Wednesday, October 06, 2004

John Edwards - or should we call him John Kerry the Younger?

MATTHEWS: . . . Were we right to go to this war alone, basically without the Europeans behind us? Was that something we had to do?
EDWARDS: I think that we were right to go. I think we were right to go to the United Nations. I think we couldn’t let those who could veto in the Security Council hold us hostage. And I think Saddam Hussein, being gone is good. Good for the American people, good for the security of that region of the world, and good for the Iraqi people.
MATTHEWS: If you think the decision, which was made by the president, when basically he saw the French weren’t with us and the Germans and the Russians weren’t with us, was he right to say, “We’re going anyway”?
EDWARDS: I stand behind my support of that, yes.
MATTHEWS: You believe in that?
EDWARDS: Yes.
MATTHEWS: Let me ask you about-Since you did support the resolution and you did support that ultimate solution to go into combat and to take over that government and occupy that country. Do you think that you, as a United States Senator, got the straight story from the Bush administration on this war? On the need for the war? Did you get the straight story?
EDWARDS: Well, the first thing I should say is I take responsibility for my vote. Period.
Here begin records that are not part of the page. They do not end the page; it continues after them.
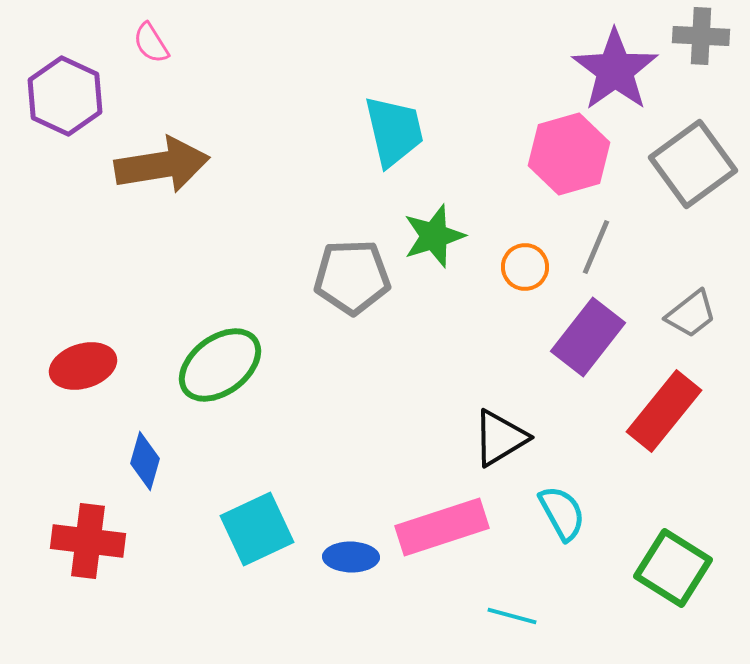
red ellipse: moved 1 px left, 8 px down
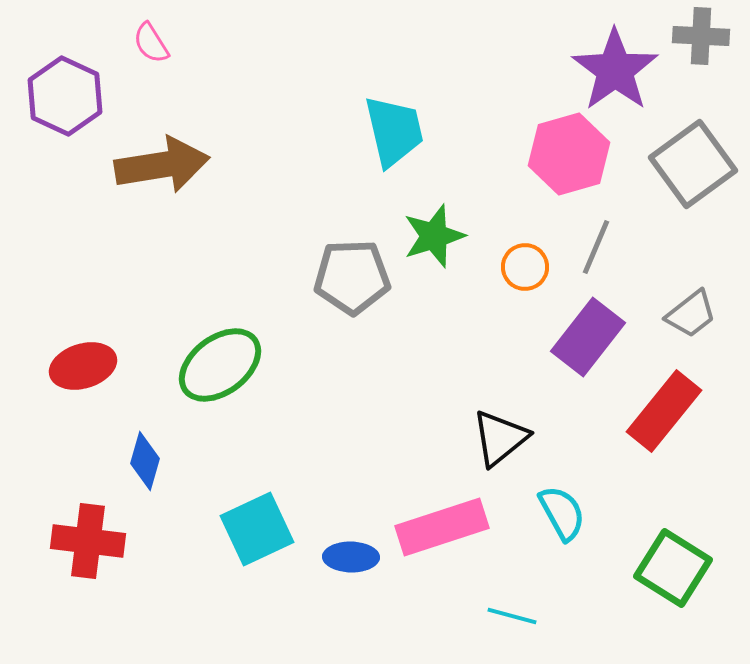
black triangle: rotated 8 degrees counterclockwise
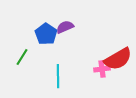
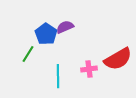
green line: moved 6 px right, 3 px up
pink cross: moved 13 px left
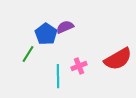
pink cross: moved 10 px left, 3 px up; rotated 14 degrees counterclockwise
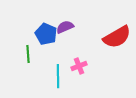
blue pentagon: rotated 10 degrees counterclockwise
green line: rotated 36 degrees counterclockwise
red semicircle: moved 1 px left, 22 px up
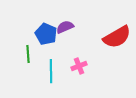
cyan line: moved 7 px left, 5 px up
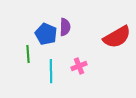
purple semicircle: rotated 114 degrees clockwise
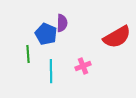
purple semicircle: moved 3 px left, 4 px up
pink cross: moved 4 px right
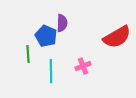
blue pentagon: moved 2 px down
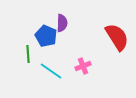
red semicircle: rotated 92 degrees counterclockwise
cyan line: rotated 55 degrees counterclockwise
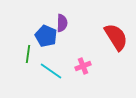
red semicircle: moved 1 px left
green line: rotated 12 degrees clockwise
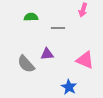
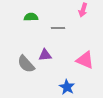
purple triangle: moved 2 px left, 1 px down
blue star: moved 2 px left
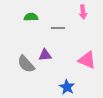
pink arrow: moved 2 px down; rotated 24 degrees counterclockwise
pink triangle: moved 2 px right
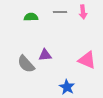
gray line: moved 2 px right, 16 px up
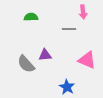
gray line: moved 9 px right, 17 px down
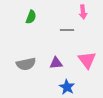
green semicircle: rotated 112 degrees clockwise
gray line: moved 2 px left, 1 px down
purple triangle: moved 11 px right, 8 px down
pink triangle: rotated 30 degrees clockwise
gray semicircle: rotated 60 degrees counterclockwise
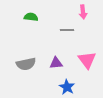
green semicircle: rotated 104 degrees counterclockwise
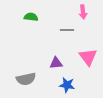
pink triangle: moved 1 px right, 3 px up
gray semicircle: moved 15 px down
blue star: moved 2 px up; rotated 21 degrees counterclockwise
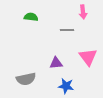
blue star: moved 1 px left, 1 px down
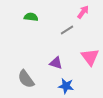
pink arrow: rotated 136 degrees counterclockwise
gray line: rotated 32 degrees counterclockwise
pink triangle: moved 2 px right
purple triangle: rotated 24 degrees clockwise
gray semicircle: rotated 66 degrees clockwise
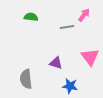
pink arrow: moved 1 px right, 3 px down
gray line: moved 3 px up; rotated 24 degrees clockwise
gray semicircle: rotated 30 degrees clockwise
blue star: moved 4 px right
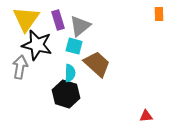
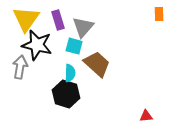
gray triangle: moved 3 px right, 1 px down; rotated 10 degrees counterclockwise
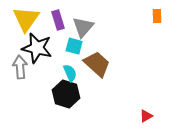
orange rectangle: moved 2 px left, 2 px down
black star: moved 3 px down
gray arrow: rotated 15 degrees counterclockwise
cyan semicircle: rotated 24 degrees counterclockwise
red triangle: rotated 24 degrees counterclockwise
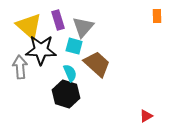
yellow triangle: moved 3 px right, 7 px down; rotated 24 degrees counterclockwise
black star: moved 4 px right, 2 px down; rotated 12 degrees counterclockwise
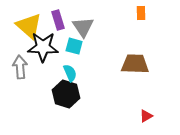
orange rectangle: moved 16 px left, 3 px up
gray triangle: rotated 15 degrees counterclockwise
black star: moved 2 px right, 3 px up
brown trapezoid: moved 38 px right; rotated 40 degrees counterclockwise
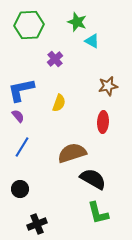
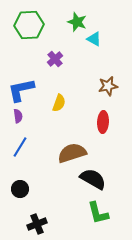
cyan triangle: moved 2 px right, 2 px up
purple semicircle: rotated 32 degrees clockwise
blue line: moved 2 px left
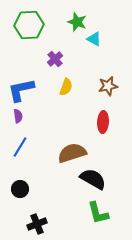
yellow semicircle: moved 7 px right, 16 px up
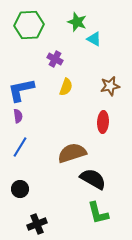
purple cross: rotated 21 degrees counterclockwise
brown star: moved 2 px right
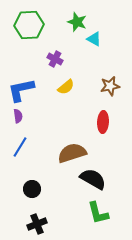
yellow semicircle: rotated 30 degrees clockwise
black circle: moved 12 px right
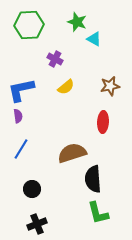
blue line: moved 1 px right, 2 px down
black semicircle: rotated 124 degrees counterclockwise
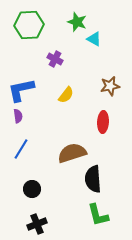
yellow semicircle: moved 8 px down; rotated 12 degrees counterclockwise
green L-shape: moved 2 px down
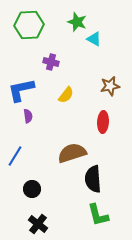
purple cross: moved 4 px left, 3 px down; rotated 14 degrees counterclockwise
purple semicircle: moved 10 px right
blue line: moved 6 px left, 7 px down
black cross: moved 1 px right; rotated 30 degrees counterclockwise
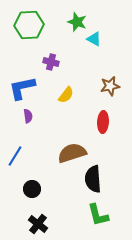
blue L-shape: moved 1 px right, 2 px up
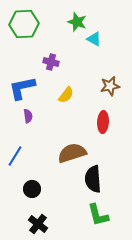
green hexagon: moved 5 px left, 1 px up
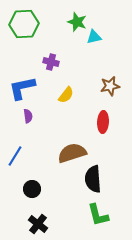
cyan triangle: moved 2 px up; rotated 42 degrees counterclockwise
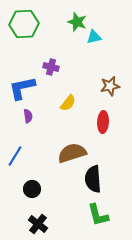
purple cross: moved 5 px down
yellow semicircle: moved 2 px right, 8 px down
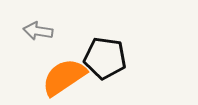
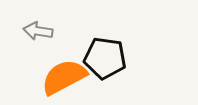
orange semicircle: rotated 6 degrees clockwise
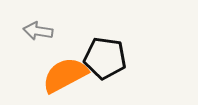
orange semicircle: moved 1 px right, 2 px up
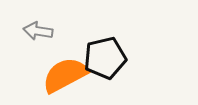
black pentagon: rotated 21 degrees counterclockwise
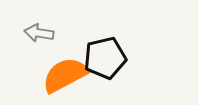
gray arrow: moved 1 px right, 2 px down
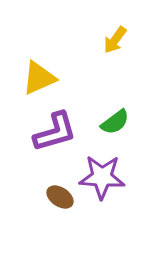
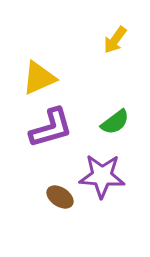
purple L-shape: moved 4 px left, 4 px up
purple star: moved 1 px up
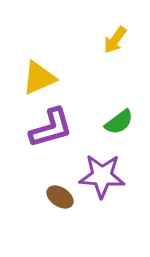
green semicircle: moved 4 px right
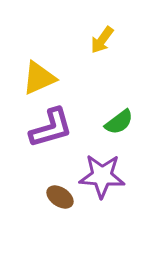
yellow arrow: moved 13 px left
And I did what I did based upon a belief, Chris, that Saddam Hussein’s potential for getting nuclear capability was what created the threat. That was always the focus of my concern. Still is the focus of my concern. So did I get misled? No. I didn’t get misled.
MATTHEWS: Did you get an honest reading on the intelligence?
EDWRADS: But now we’re getting to the second part of your question. I think we have to get to the bottom of this. I think there’s clear inconsistency between what’s been found in Iraq and what we were told. And as you know, I serve on the Senate Intelligence Committee. So it wasn’t just the Bush administration. I sat in meeting after meeting after meeting where we were told about the presence of weapons of mass destruction. There is clearly a disconnect between what we were told and what, in fact, we found there.
MATTHEWS: If you knew last October when you had to cast an aye or nay vote for this war, that we would be unable to find weapons of mass destruction after all these months there, would you still have supported the war?
EDWARDS: It wouldn’t change my views. I said before, I think that the threat here was a unique threat. It was Saddam Hussein, the potential for Saddam getting nuclear weapons, given his history and the fact that he started the war before.